WHAT THE FUCK IS THE SECOND ONE


WHAT THE FUCK


----------



## Riavis (Apr 4, 2011)

Just reading the title got "Whip my Hair," stuck in my head. I've never voted in a poll this quickly or clicked my mouse that harshly before.


----------



## Ley (Apr 4, 2011)

Riavis said:


> Just reading the title got "Whip my Hair," stuck in my head. I've never voted in a poll this quickly or clicked my mouse that harshly before.


 
Be nice to your mouse..


----------



## Riavis (Apr 4, 2011)

Ley said:


> Be nice to your mouse..


 
At the time it was the safest way to channel my rage. If it's any consolation, I have apologized to it profusely.


----------



## Waffles (Apr 4, 2011)

Whip my Hair is beating Friday?
INTERESTING!


----------



## Bernad (Apr 5, 2011)

Friday gets my vote.  I really don't like Whip My hair. : /


----------



## Fenneckfan14 (Apr 5, 2011)

Atleast Whip my Hair has a point. Ugh, friday is just stream-of-concious crap.


----------



## Xegras (Apr 5, 2011)

Fenneckfan14 said:


> Atleast Whip my Hair has a point.
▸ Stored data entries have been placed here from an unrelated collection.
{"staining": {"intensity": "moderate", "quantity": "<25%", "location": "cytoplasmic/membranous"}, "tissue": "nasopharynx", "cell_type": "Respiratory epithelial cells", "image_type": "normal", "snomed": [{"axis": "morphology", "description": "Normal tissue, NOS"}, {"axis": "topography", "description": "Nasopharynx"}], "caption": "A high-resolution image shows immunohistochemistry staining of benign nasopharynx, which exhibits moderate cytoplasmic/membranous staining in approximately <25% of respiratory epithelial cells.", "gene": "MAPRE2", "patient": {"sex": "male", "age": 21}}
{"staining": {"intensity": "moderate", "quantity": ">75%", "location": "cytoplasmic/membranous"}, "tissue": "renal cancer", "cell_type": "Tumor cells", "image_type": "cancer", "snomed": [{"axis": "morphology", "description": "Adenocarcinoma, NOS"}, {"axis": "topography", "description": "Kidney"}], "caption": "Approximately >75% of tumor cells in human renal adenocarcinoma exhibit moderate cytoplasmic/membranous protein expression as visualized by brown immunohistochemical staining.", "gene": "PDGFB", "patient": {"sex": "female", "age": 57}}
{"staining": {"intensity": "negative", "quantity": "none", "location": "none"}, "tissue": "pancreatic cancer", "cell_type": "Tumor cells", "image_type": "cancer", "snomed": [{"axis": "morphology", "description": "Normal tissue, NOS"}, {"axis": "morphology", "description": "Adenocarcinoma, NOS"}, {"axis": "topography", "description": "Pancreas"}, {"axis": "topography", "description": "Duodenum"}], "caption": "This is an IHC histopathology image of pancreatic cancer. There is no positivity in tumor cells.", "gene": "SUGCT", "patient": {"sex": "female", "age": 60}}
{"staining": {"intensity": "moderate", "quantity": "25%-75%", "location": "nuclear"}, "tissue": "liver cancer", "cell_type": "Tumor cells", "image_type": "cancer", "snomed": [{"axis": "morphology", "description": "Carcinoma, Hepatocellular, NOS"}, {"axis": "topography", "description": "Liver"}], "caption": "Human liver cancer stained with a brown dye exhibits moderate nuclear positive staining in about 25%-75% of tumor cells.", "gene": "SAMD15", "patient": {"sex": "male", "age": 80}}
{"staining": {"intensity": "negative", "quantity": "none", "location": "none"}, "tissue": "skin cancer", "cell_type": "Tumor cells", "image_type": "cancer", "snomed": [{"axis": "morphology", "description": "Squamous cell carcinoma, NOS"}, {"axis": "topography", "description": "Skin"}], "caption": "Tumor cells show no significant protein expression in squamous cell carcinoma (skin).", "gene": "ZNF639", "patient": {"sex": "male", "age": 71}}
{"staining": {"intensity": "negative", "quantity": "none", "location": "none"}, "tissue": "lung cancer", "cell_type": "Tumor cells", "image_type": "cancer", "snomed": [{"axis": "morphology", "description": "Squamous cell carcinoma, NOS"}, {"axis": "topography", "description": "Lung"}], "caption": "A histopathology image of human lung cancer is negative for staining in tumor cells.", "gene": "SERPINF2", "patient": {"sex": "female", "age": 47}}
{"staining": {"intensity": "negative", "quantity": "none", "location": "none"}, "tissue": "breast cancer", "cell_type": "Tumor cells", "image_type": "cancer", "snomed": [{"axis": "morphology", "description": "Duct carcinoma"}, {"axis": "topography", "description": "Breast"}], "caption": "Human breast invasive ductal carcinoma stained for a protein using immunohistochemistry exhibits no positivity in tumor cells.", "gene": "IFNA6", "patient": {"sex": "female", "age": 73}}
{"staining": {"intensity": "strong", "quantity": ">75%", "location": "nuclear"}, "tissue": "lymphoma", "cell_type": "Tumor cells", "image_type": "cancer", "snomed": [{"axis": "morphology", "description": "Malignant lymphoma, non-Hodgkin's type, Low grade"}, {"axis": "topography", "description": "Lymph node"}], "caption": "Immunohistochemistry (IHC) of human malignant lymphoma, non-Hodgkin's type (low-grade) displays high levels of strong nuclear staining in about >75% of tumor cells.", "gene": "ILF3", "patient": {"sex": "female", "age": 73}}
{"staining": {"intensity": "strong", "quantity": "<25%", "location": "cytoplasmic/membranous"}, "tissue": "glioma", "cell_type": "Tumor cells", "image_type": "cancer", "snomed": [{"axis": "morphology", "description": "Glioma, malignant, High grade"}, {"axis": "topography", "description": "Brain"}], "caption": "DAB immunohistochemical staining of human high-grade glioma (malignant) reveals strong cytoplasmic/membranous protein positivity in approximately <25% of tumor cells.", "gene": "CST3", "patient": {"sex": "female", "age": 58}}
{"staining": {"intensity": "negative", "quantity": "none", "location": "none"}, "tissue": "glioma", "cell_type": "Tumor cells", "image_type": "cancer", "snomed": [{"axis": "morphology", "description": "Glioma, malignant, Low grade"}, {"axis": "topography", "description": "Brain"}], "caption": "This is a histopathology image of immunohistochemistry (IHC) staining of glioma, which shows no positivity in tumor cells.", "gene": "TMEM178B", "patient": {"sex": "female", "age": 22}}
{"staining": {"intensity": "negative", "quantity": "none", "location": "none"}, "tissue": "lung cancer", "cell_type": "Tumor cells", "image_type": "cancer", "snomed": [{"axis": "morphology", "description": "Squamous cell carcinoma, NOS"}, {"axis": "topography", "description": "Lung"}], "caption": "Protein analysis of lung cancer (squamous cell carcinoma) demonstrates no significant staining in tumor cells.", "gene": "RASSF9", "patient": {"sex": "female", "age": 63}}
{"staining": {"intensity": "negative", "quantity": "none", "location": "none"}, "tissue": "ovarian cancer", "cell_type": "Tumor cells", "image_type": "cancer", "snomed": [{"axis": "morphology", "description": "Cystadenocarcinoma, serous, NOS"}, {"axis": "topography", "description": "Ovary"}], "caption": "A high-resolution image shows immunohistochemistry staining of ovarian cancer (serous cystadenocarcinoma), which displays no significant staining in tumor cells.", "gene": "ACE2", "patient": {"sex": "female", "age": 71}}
Ugh, friday is just stream-of-concious crap.



If you are going to say "Whip my hair" has a point because she keeps saying "I WHIP MY HURR BACk AND FORTH" then you might as well say "Friday" has one because she keeps talking about the great things you can do on a friday.


----------



## 8-bit (Apr 5, 2011)

They are both fucking awful and I choose to hate both of them.


----------



## Ozriel (Apr 5, 2011)

It's like asking do you want to pull out your liver or your kidneys.
The former can be used as the new "rick-roll".
The other....eh.


----------



## Waffles (Apr 5, 2011)

Okay fuck
We need to redo this poll including this song
[yt]7DwT_2QQU64[/yt]
No, it's not a parody-ish of Friday. It came FIRST.


----------